§ **Text passage**:
-- start --
How does it taste? Describe it to me.
So like imagine eggnog and then water it down. And like there's a slight overtone of bourbon over this. Like, I think someone poured water into this eggnog. Yeah. And then there's nutmeg, which is like not offensive at all. I also reduced the sugar by half, so maybe better if I hadn't done that. But it is not offensive at all. Actually, the egg... The whipped egg yolks are quite nice. It's a very pleasing texture. And this will absolutely just knock you right down the stairs, sobriety-wise.
Well, I'm proud of you for that, because I thought that you were gonna sip that and be like, Oh, man, this is disgusting.
I did too.
Well, proud of you.
Thank you. I'm proud of me, too.
I'm proud of you for doing this on our holiday special episode. Kind of.
Kind of. This is... this will be out on, well, on the New Year. So that's a holiday.
On the newest year. Yeah. I mean, it's a holiday special in the sense that it's released on a holiday. So that counts.
Speaking of- Welcome to 2021. It's, you know how like historians love calling everything the long century like the long 18th century, the long 19th century. This is the long 2020.
Yeah, it's been horrible. And I hope that 2021 is a quickie. Nothing more than that.
Yeah, yep. Okay. Well, speaking of things, I actually don't have a transition there.
Speaking of quickies...
Speaking of factory labor, let's talk about "26 Men and a Girl."
Who was talking about factory labor?!
I don't know. I hadn't thought too deeply about that one.
Fair. Fair. Fair, fair.
Okay. So, Maxim Gorky, who is he?
-- end --
§ **Given data**:
-- start --
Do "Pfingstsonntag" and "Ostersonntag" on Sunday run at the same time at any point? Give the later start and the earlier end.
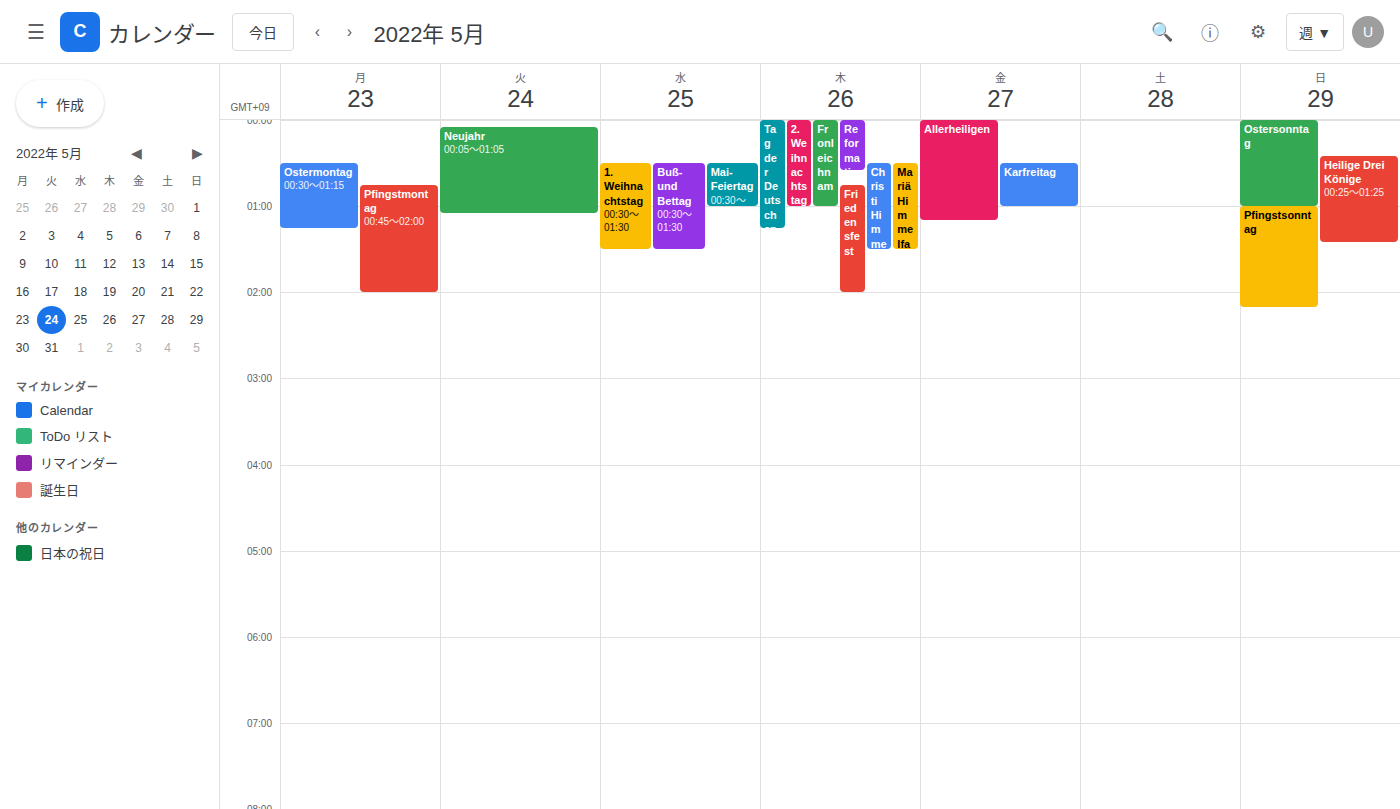
"Ostersonntag" ends at 1:00 AM, exactly when "Pfingstsonntag" starts -- they touch but do not overlap.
-- end --
§ **Required actions**:
**A)** Update the stretch of the transcript from "Thank you. I'm" through "So that counts.", replacing "holiday special" with "anniversary special".
**B)** In the transcript, by how much did the speaker who made the eggnog reduce the sugar?
**C)** Do these statements agree with the transcript? Answer yes or no for each, quoting the words that decide it.
(i) The speaker says the nutmeg in the eggnog is offensive.
(ii) The episode will be released on the New Year.
(iii) One speaker calls the current time "the long 2020."
The data play no part in what follows.

§ **Solutions per task**:
**A)**
Thank you. I'm proud of me, too.
I'm proud of you for doing this on our anniversary special episode. Kind of.
Kind of. This is... this will be out on, well, on the New Year. So that's a holiday.
On the newest year. Yeah. I mean, it's a anniversary special in the sense that it's released on a holiday. So that counts.

**B)** By half.

**C)**
(i) No: "And then there's nutmeg, which is like not offensive at all."
(ii) Yes: "this will be out on, well, on the New Year."
(iii) Yes: "This is the long 2020."